┌──

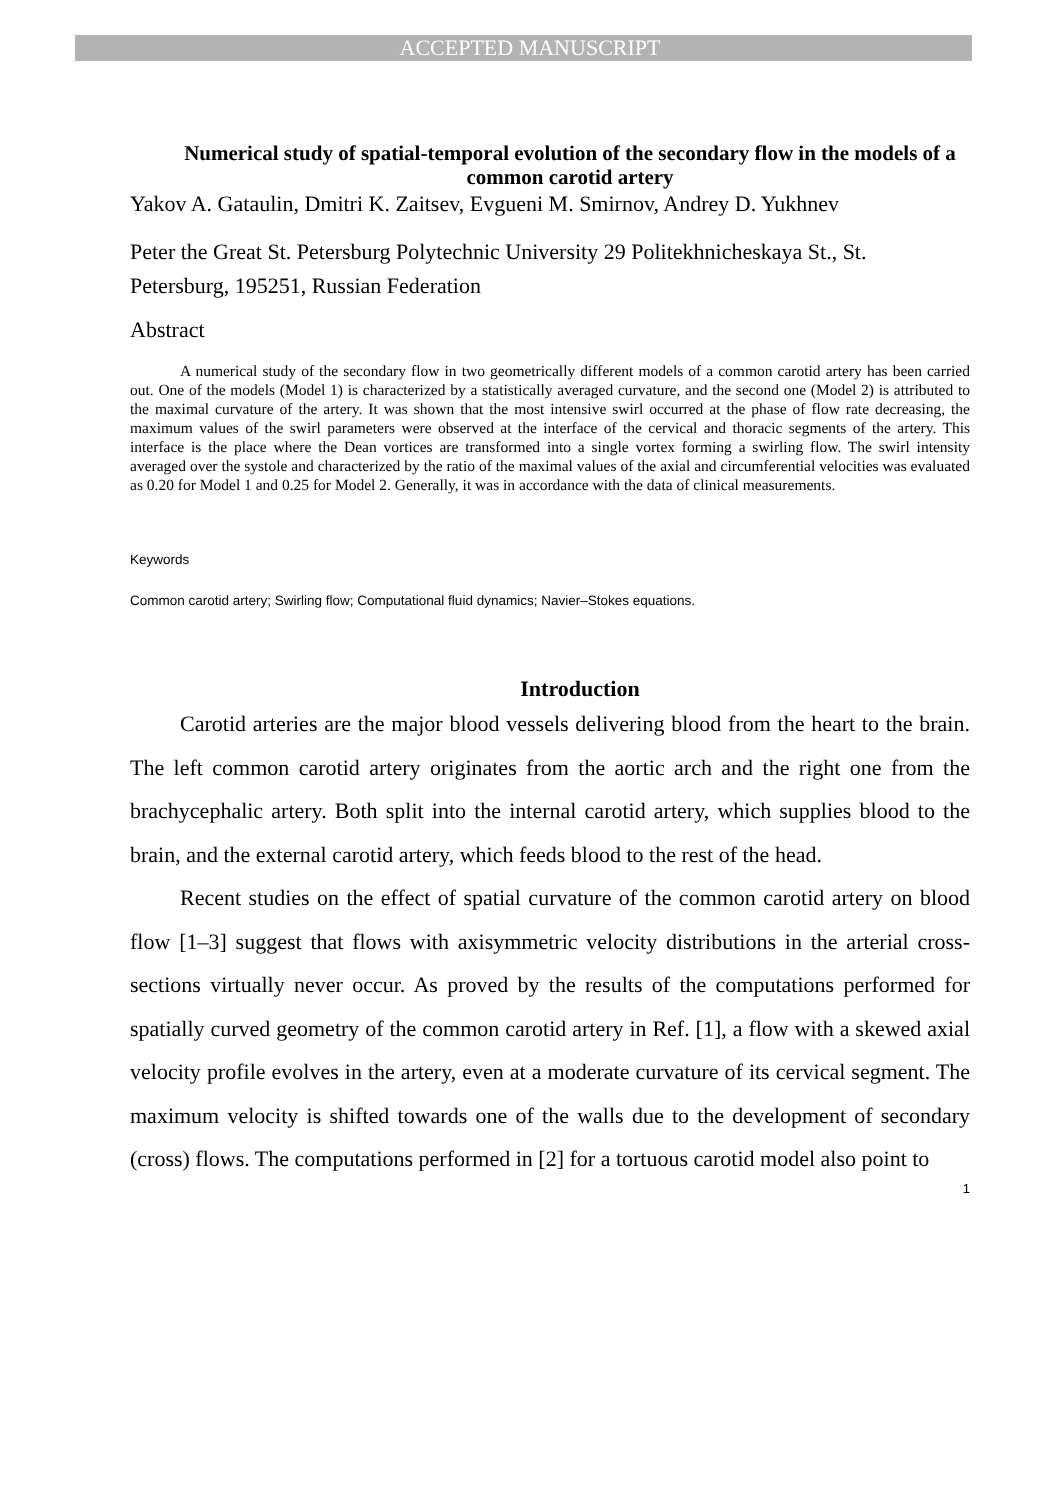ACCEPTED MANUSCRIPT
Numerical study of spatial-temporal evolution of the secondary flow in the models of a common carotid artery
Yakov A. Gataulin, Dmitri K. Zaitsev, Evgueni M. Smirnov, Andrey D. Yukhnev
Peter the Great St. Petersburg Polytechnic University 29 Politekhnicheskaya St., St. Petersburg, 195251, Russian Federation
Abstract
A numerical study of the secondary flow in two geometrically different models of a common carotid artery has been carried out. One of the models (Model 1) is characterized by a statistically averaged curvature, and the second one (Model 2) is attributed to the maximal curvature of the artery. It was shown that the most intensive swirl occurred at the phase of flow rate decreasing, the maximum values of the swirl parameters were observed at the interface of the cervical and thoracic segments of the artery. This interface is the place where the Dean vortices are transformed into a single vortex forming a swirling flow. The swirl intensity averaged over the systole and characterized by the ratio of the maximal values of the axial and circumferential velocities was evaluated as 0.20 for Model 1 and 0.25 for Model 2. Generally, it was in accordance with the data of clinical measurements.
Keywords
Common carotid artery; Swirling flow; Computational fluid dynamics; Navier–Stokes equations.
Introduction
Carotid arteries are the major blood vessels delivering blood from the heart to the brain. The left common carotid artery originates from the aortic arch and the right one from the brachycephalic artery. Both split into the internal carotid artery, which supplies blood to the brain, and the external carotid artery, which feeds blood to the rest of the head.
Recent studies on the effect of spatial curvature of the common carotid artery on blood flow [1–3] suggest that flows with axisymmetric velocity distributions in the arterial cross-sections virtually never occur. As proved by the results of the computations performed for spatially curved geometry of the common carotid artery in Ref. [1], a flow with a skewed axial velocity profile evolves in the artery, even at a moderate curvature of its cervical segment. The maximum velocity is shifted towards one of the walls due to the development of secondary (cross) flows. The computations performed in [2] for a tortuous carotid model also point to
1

└──
┌──

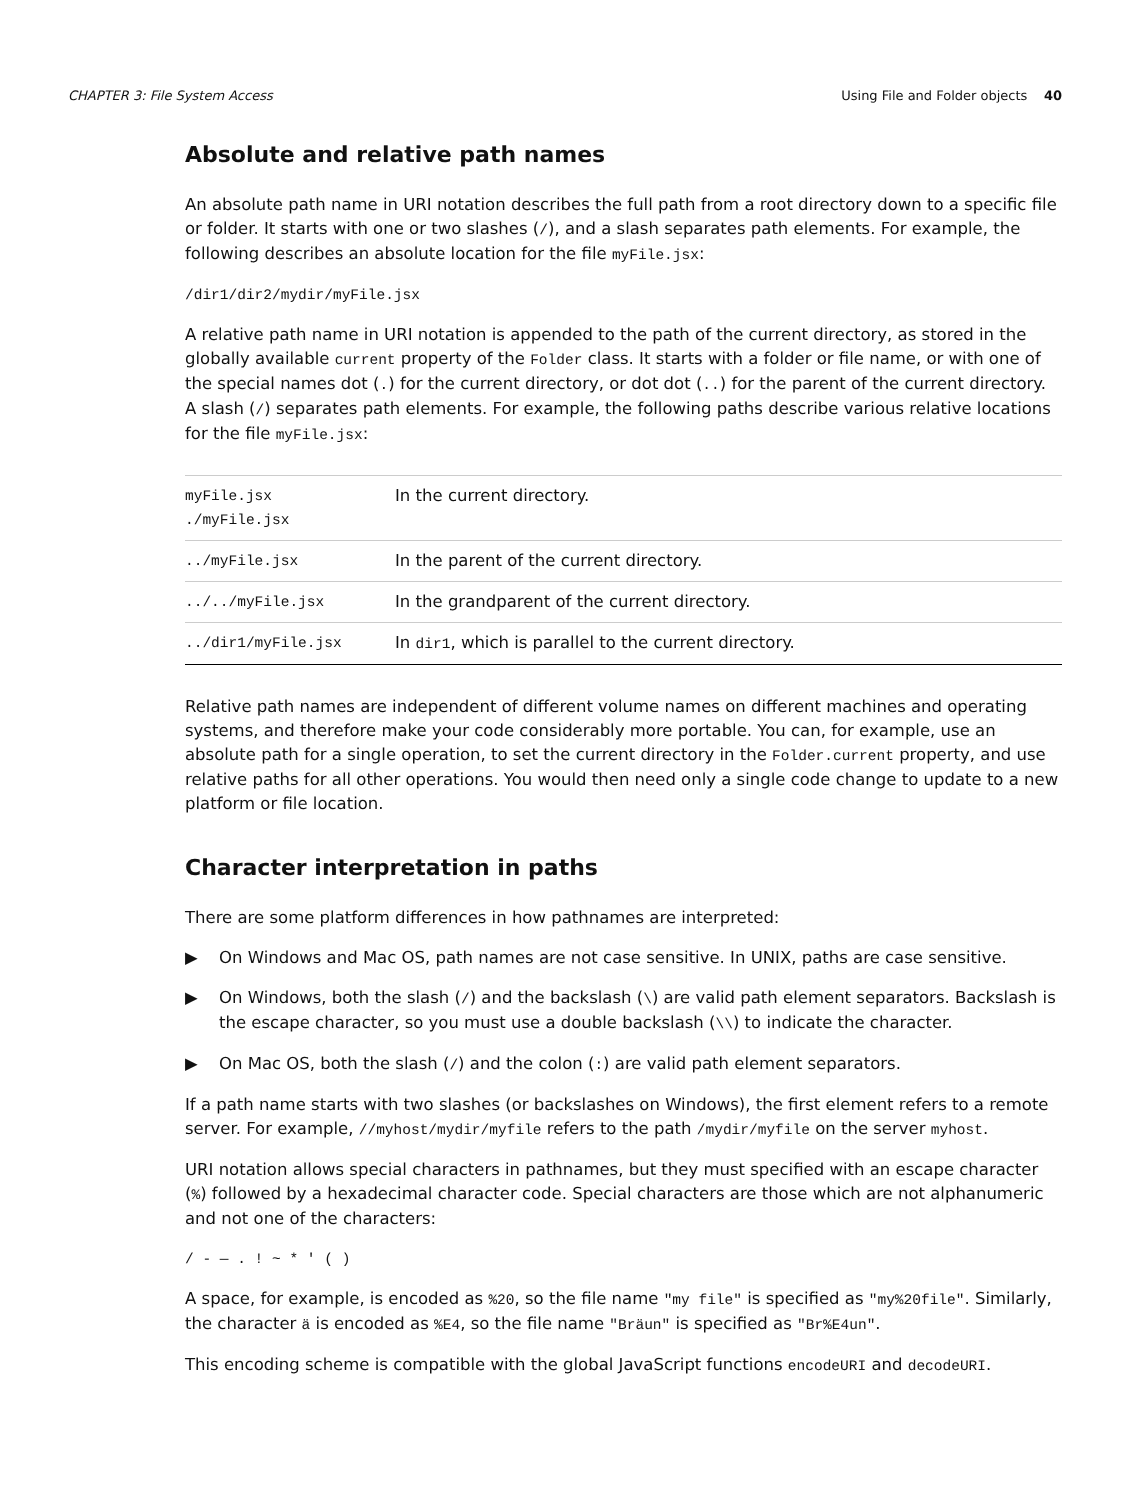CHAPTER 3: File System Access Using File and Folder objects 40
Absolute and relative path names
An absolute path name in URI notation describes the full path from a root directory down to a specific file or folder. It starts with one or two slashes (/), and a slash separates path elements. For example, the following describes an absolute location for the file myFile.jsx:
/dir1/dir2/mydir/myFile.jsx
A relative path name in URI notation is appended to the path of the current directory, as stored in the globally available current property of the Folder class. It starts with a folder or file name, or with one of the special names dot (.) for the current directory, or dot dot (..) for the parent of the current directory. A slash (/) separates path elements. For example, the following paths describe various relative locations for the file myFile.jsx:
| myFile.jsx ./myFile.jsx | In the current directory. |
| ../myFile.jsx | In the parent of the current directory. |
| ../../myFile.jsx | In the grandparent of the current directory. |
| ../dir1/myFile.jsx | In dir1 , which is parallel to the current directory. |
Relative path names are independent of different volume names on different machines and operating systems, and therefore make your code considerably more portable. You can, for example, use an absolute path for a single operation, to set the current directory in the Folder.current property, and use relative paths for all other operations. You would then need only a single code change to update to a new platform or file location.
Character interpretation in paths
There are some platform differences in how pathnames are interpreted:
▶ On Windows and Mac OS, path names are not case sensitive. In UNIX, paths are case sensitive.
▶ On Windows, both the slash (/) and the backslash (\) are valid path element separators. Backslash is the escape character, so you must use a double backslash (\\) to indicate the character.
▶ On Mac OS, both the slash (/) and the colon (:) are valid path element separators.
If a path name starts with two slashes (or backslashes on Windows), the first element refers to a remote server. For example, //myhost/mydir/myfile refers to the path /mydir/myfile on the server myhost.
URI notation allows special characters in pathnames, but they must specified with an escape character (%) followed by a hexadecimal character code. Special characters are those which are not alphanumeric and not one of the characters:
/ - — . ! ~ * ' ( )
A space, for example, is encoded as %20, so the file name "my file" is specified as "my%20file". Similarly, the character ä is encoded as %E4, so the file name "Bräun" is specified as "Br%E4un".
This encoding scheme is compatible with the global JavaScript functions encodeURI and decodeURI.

└──

## Exercise directions
In the listing above, find the line containing "A numerical study" and the line containing "Introduction", then repeat those two lines and everything between them exactly.

## Exercise response
A numerical study of the secondary flow in two geometrically different models of a common carotid artery has been carried out. One of the models (Model 1) is characterized by a statistically averaged curvature, and the second one (Model 2) is attributed to the maximal curvature of the artery. It was shown that the most intensive swirl occurred at the phase of flow rate decreasing, the maximum values of the swirl parameters were observed at the interface of the cervical and thoracic segments of the artery. This interface is the place where the Dean vortices are transformed into a single vortex forming a swirling flow. The swirl intensity averaged over the systole and characterized by the ratio of the maximal values of the axial and circumferential velocities was evaluated as 0.20 for Model 1 and 0.25 for Model 2. Generally, it was in accordance with the data of clinical measurements.
Keywords
Common carotid artery; Swirling flow; Computational fluid dynamics; Navier–Stokes equations.
Introduction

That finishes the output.